Hi Alex,

Good points.

Are you strongly against the status quo as well (given that the password may be "buried" when installing on a server)?

---
It feels like your objections are mostly about the auto-generated password, rather than about whether we have unauthenticating localhost.

Do you think we should change the behavior so that it sets up an initial default well-known credential of admin:password (which we log and document), and have localhost login require the same authentication?

(I'd be hesitant about that, given the server may be publicly reachable and is opening an easily guessable password on a predictable port.)

However, that would give consistency for all ways of launching Brooklyn. There are several use-cases to consider:

 * Vagrant (we already auto-populate brooklyn.properties with
   admin:password, I believe).
 * Install on a server
     o using RPM/DEB
     o manually running karaf (with `./bin/start`)
     o manually running `./bin/brooklyn launch`
 * Install on localhost (using any of the three ways listed above)

---
I was hoping to separate the work into two parts: making localhost and server behaviour consistent; and proper user/credential management.

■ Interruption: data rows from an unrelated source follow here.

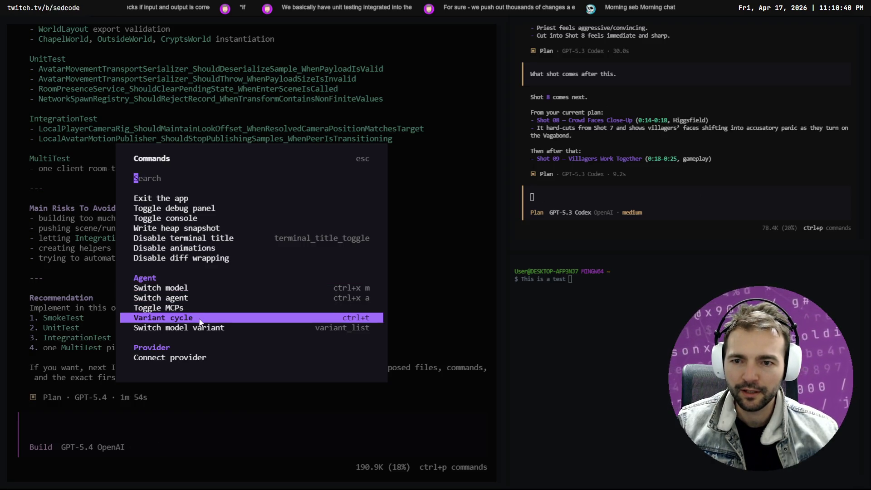
pyautogui.click(201, 320)
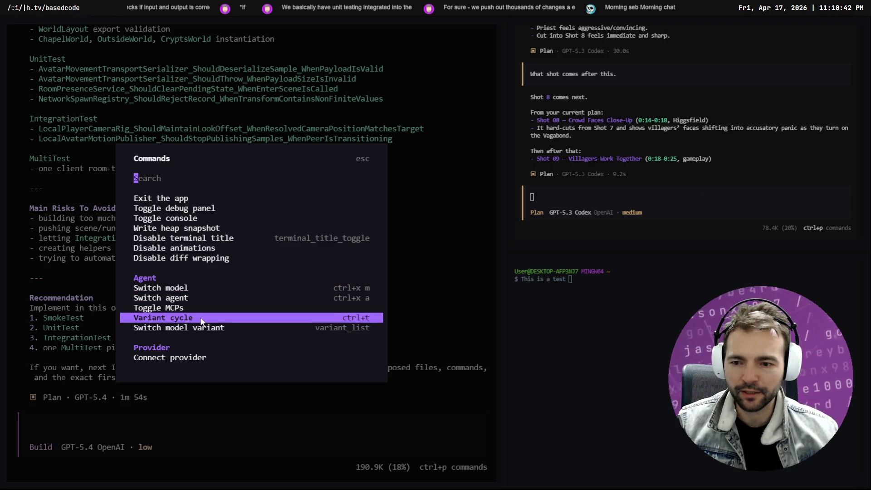
pyautogui.click(201, 320)
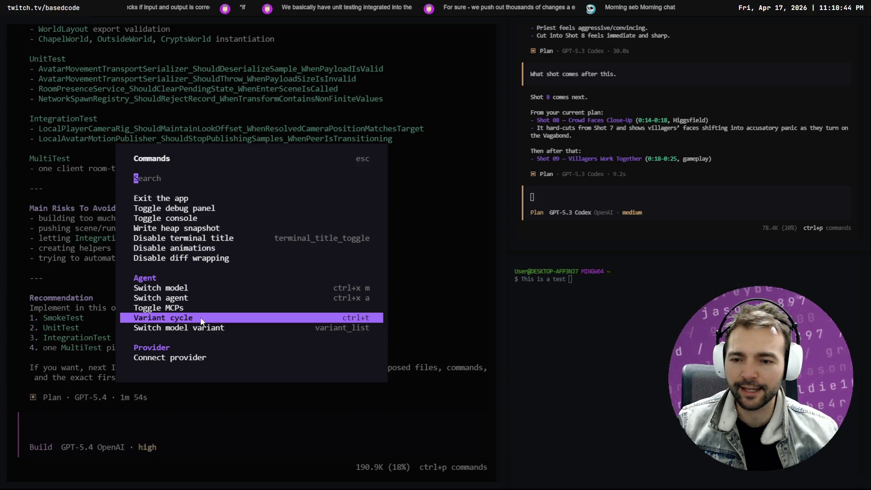
pyautogui.click(201, 320)
pyautogui.click(201, 321)
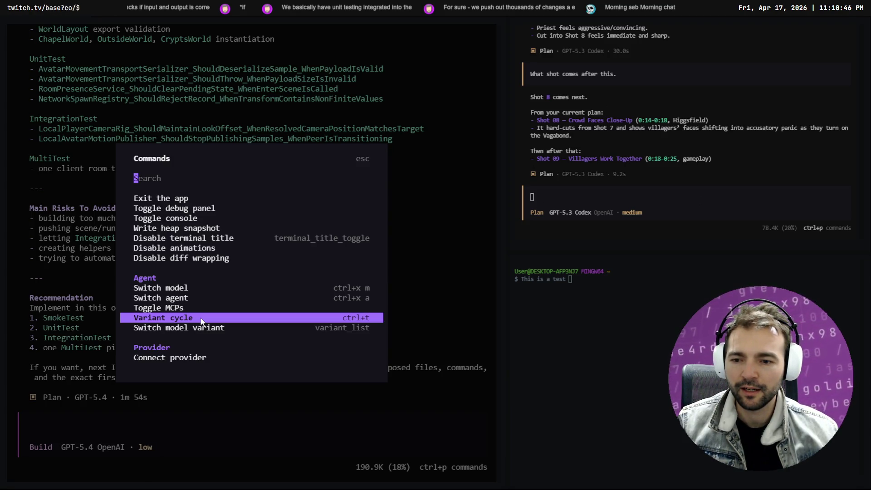
pyautogui.click(202, 321)
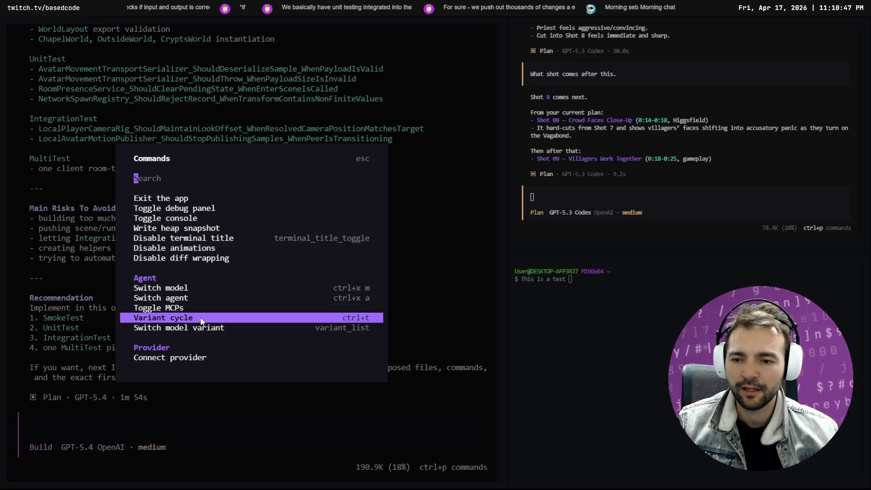
pyautogui.click(454, 290)
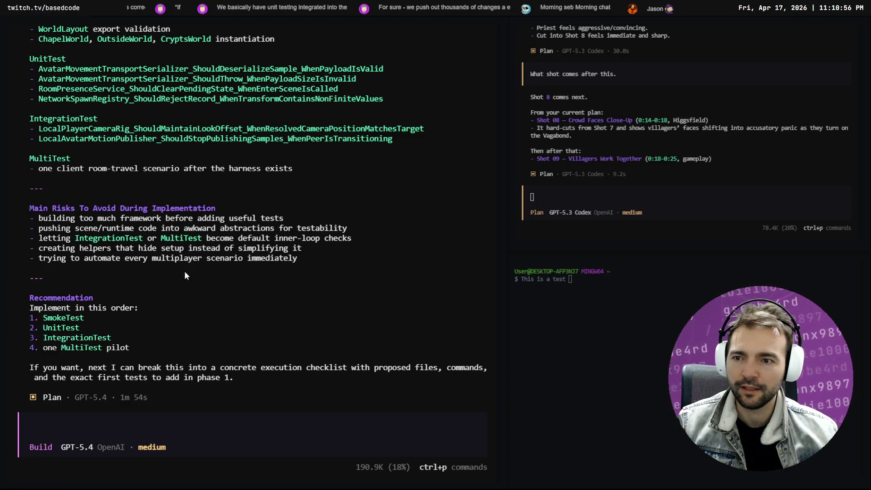
# - Scroll through the plan output while stepping the reasoning variant from medium through high and xhigh to none
pyautogui.scroll(15, 273, 318)
pyautogui.scroll(20, 286, 294)
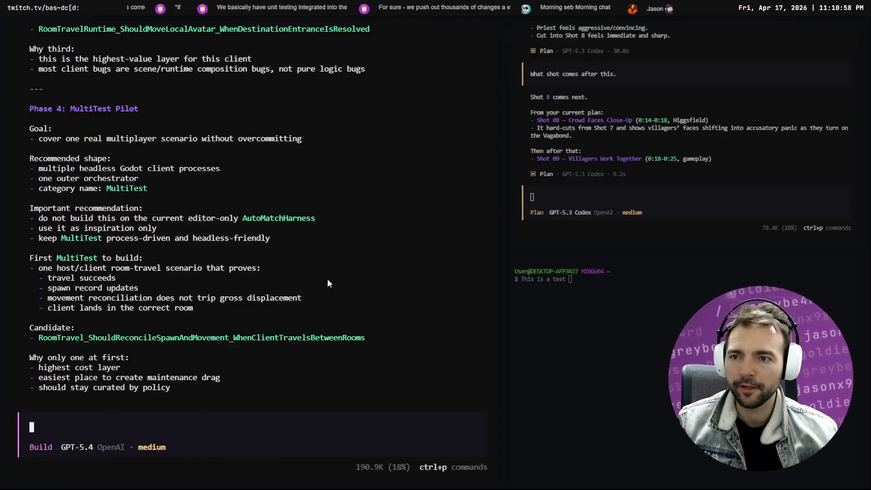
pyautogui.scroll(-20, 365, 277)
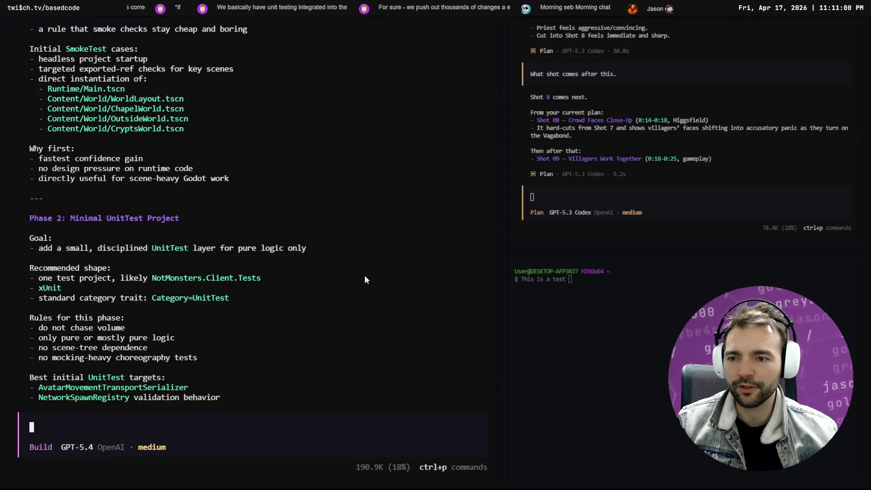
pyautogui.press('ctrl+t')
pyautogui.scroll(-20, 355, 292)
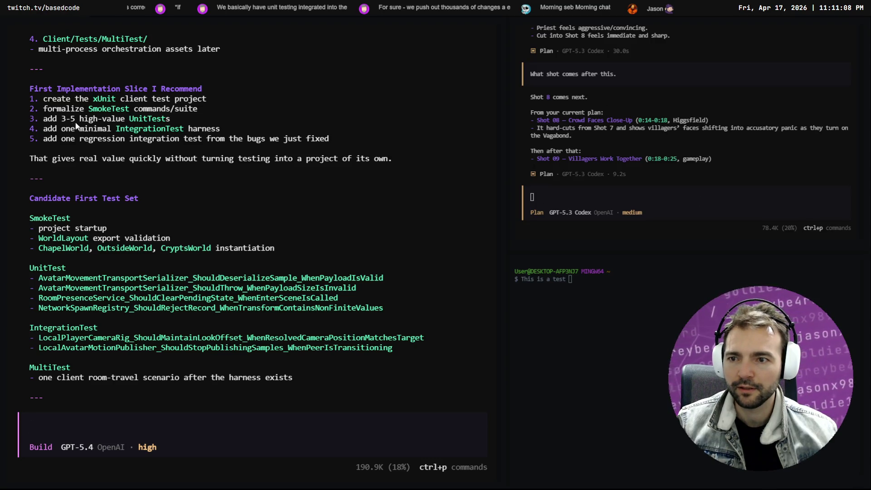
pyautogui.scroll(-7, 151, 297)
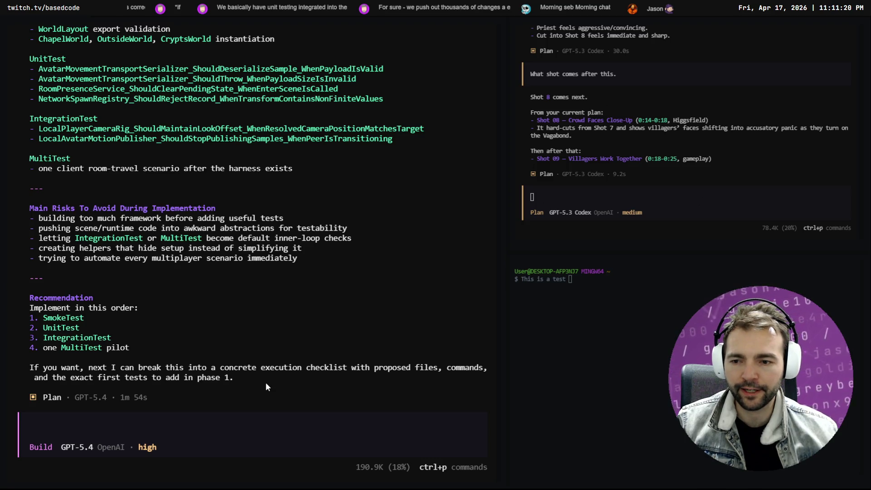
pyautogui.press('ctrl+t')
# - Set the variant back to medium, switch to the Plan agent and send the dictated 'go ahead.'
pyautogui.press('ctrl+t')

Longer term, options include:

 * Installing the rpm/deb doesn't start the service (giving the user a
   chance to configure security first)
 * Force the user to change the initial password on first login, etc.

Aled


On 08/09/2016 16:09, Alex Heneveld wrote:

Aled-

I'm strongly against this. Nearly all OSS software puts a priority of making it easy to get started, at the expense of pre-configured password (karaf's admin:admin) or no auth (most nosql datastores). The good OSS software then describes clearly what's needed to make it secure. I think we do a pretty good job of both.

I'd welcome any install process tweak which encourages setting a password in an easy way (and this would help vagrant) But I think it's unacceptable for the default to be a password buried in a log file ... or anything which makes it significantly harder to get started.

(And do people really evaluate software on a shared server, in this day and age???)

Best
Alex



On 08/09/2016 15:42, Aled Sage wrote:
I'd expect a lot of folk evaluating Brooklyn for real use-cases to install Brooklyn on a server, rather than their laptop owned by their employer. Or for them to use Vagrant.

For Vagrant, we can auto-populate it with an initial username:password in the brooklyn.properties file.

And for Brooklyn on a server, I think we should taking security seriously so not allow unauthenticated access from any user who does a curl command from that server!

Aled


On 08/09/2016 15:35, Aled Sage wrote:
Hi Mike,

That touches on a bigger piece of work: to look at the runtime management of user logins (e.g. if using HA, how are the user credentials shared with the other HA servers; where do we write to for changes in credentials; etc).

We don't support changing user passwords on-the-fly (one has to modify the brooklyn.properties file, and then trigger a reload via the rest api or ui).

Currently, for production use-cases we'd recommend use of something like LDAP for that. We don't want to re-implement a lot of what LDAP does, but we do want a reasonable out-of-the-box experience.

Aled


On 08/09/2016 15:15, Mike Zaccardo wrote:
+0.  My hesitation is the con of more difficult first user experience.
Could a compromise be that localhost login works unauthenticated the first
time but immediately prompts the user to set a username and password?

On Thu, Sep 8, 2016 at 10:12 AM Aled Sage <aled.s...@gmail.com> wrote:

Hi all,

I'd like to remove from Brooklyn the feature where you can login
authenticated from localhost.
_*
Current Situation*_
When you first start Brooklyn on a new machine (so no
brooklyn.properties etc), it will auto-generate an initial username +
password and log that. For example:

     2016-09-08 15:03:48,631 INFO  No security provider options
specified. Define a security provider or users to prevent a random
     password being created and logged.
     2016-09-08 15:03:48,632 INFO  Starting Brooklyn web-console with
passwordless access on localhost and protected access from any other
     interfaces (no bind address specified)
2016-09-08 15:03:48,633 INFO Allowing access to web console from
     localhost or with brooklyn:sgZZL9qqBd
     2016-09-08 15:03:50,572 INFO  Started Brooklyn console at
     http://127.0.0.1:8083/, running classpath://brooklyn.war@

If you connect from localhost, you can login without any credentials.

If you connect from an external IP, you will need to use those credentials.

_*Pros and Cons*_
This is convenient for first-time users (they don't need to worry about
setting up a username/password if running Brooklyn on their local
machine). We have to explain a little less before they can try out AMP.

But it will also feel like a security hole.

It will makes the experience of installing Brooklyn on a server very
different from the localhost experience. This is particularly true as we
encourage the use of RPM/DEB for installing Brooklyn.

_*Proposal*_
I propose removing this, so localhost logins also require credentials.

We'd also ensure the docs point at the username:password for accessing
the web-console. It is a problem that we don't already call this out
(e.g. at

http://brooklyn.apache.org/v/latest/start/running.html#control-apache-brooklyn
and http://brooklyn.apache.org/v/latest/ops/gui/running.html) because
users installing on a server will not know what to do.